Our local Guru of EBM, Brian Doyle, hosts a monthly Journal Club for the locals. In the spirit of consolidating knowledge and sharing this with the world, with permission, here is a re-post of one of the articles discussed.
For more juicy journals served on a platter, head over to Brian's JC blog: EmergencyMedJc
Kupperman N, Ghetti S, Schunk J, et al. Clinical Trial of Fluid Infusion Rates for Pediatric Diabetic Ketoacidosis. N Engl J Med 2018;378:2275-87.
Emergency physicians often get criticised for overhydrating children with DKA. “Too much fluids will cause their heads to explode,” as spoken from an annoying bow tie.
But there has never been good quality evidence to prove fluid administration causes cerebral edema. In fact, a study by Glaser etal. in 2001 showed no association between fluids and bad outcomes.
But as there is no definitive RCT, the debate still rages!
Hopefully this clinical trial will put matters to rest.
After 17 years, Dr Nicole Glaser is back! Now teamed up with the PECARN mega-group, they randomised 1255 children with 1389 DKA episodes to one of 4 treatment arms (please see original paper for further details)
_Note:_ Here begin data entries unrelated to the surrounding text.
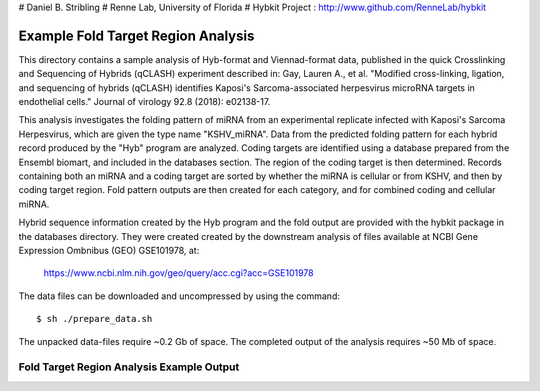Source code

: # Daniel B. Stribling
# Renne Lab, University of Florida
# Hybkit Project : http://www.github.com/RenneLab/hybkit

Example Fold Target Region Analysis
===================================

This directory contains a sample analysis of Hyb-format and Viennad-format data, published in 
the quick Crosslinking and Sequencing of Hybrids (qCLASH) experiment described in:
Gay, Lauren A., et al. "Modified cross-linking, ligation, and sequencing of hybrids 
(qCLASH) identifies Kaposi's Sarcoma-associated 
herpesvirus microRNA targets in endothelial cells." 
Journal of virology 92.8 (2018): e02138-17.

This analysis investigates the folding pattern of miRNA 
from an experimental replicate infected with 
Kaposi's Sarcoma Herpesvirus, which are given the type name "KSHV_miRNA". 
Data from the predicted folding pattern for each hybrid record produced 
by the "Hyb" program are analyzed. Coding targets are identified using a database
prepared from the Ensembl biomart, and included in the databases section. 
The region of the coding target is then determined. 
Records containing both an miRNA and a coding target are sorted by whether 
the miRNA is cellular or from KSHV, and then by coding target region. Fold pattern
outputs are then created for each category, and for combined coding and cellular miRNA.
 
Hybrid sequence information created by the Hyb program and the fold output are
provided with the hybkit package in the databases directory. They were created 
created by the downstream analysis of files 
available at NCBI Gene Expression Ombnibus (GEO) GSE101978, at:

    https://www.ncbi.nlm.nih.gov/geo/query/acc.cgi?acc=GSE101978

The data files can be downloaded and uncompressed by using the command::

    $ sh ./prepare_data.sh

The unpacked data-files require ~0.2 Gb of space.
The completed output of the analysis requires ~50 Mb of space.

Fold Target Region Analysis Example Output
------------------------------------------

.. image:: /../sample_05_fold_target_region_analysis/example_output/WT_BR1_comp_hOH7_KSHV_kshv_3pUTR.png

.. image:: /../sample_05_fold_target_region_analysis/example_output/WT_BR1_comp_hOH7_KSHV_cellular_3pUTR.png

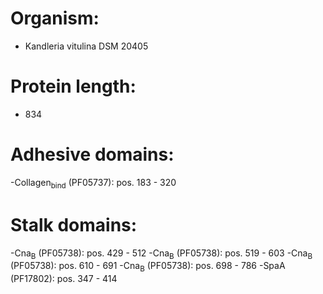 * Organism:
- Kandleria vitulina DSM 20405
* Protein length:
- 834
* Adhesive domains:
-Collagen_bind (PF05737): pos. 183 - 320
* Stalk domains:
-Cna_B (PF05738): pos. 429 - 512
-Cna_B (PF05738): pos. 519 - 603
-Cna_B (PF05738): pos. 610 - 691
-Cna_B (PF05738): pos. 698 - 786
-SpaA (PF17802): pos. 347 - 414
- Fast administration of 0.9% normal saline
- Fast administration of 0.45% normal saline
- Slow administration of 0.9% normal saline
- Slow administration of 0.45% normal saline
(Just to give an idea of what is fast vs. slow, a 50 kg child would get an infusion started of 300ml/hour vs. 140ml/hour.)
The primary outcome was a decline in mental status (measured by GCS) during treatment. Secondary outcomes included clinically apparent brain injury during treatment and some measures of memory.
No difference. Neither the rate of administration nor the sodium chloride content of the IV fluids resulted in bad outcomes.
So the debate is over?
98% of the children recruited in this study started out at GCS 14-15. We know it is the sickest cohort of DKA that develop bad complications. This study was never going to show a difference. The clear majority were going to get better with any reasonable management... regardless of fluid protocols.
What about the child with a pH of 6.9 and GCS 6? Does the rate of fluid administration matter?
Unfortunately, an adequately powered RCT of severe DKA will never happen. It is simply not feasible.
Alas, the annoying bow ties will continue...
About The Author
Dr Brian Doyle is an emergency physician originally from the United States but now very much calls Tasmania his home. Unfortunately, it will now be a bit more difficult to deport him from the country as he passed his Australian citizenship test a few years ago. (He was able to answer that Phar Lap won the Melbourne rather than the Davis Cup). His main interests are mostly the clinical aspects of emergency medicine but also in education, ultrasound and critical appraisal of the literature. He spends much of his time annoying people to help out with conferences.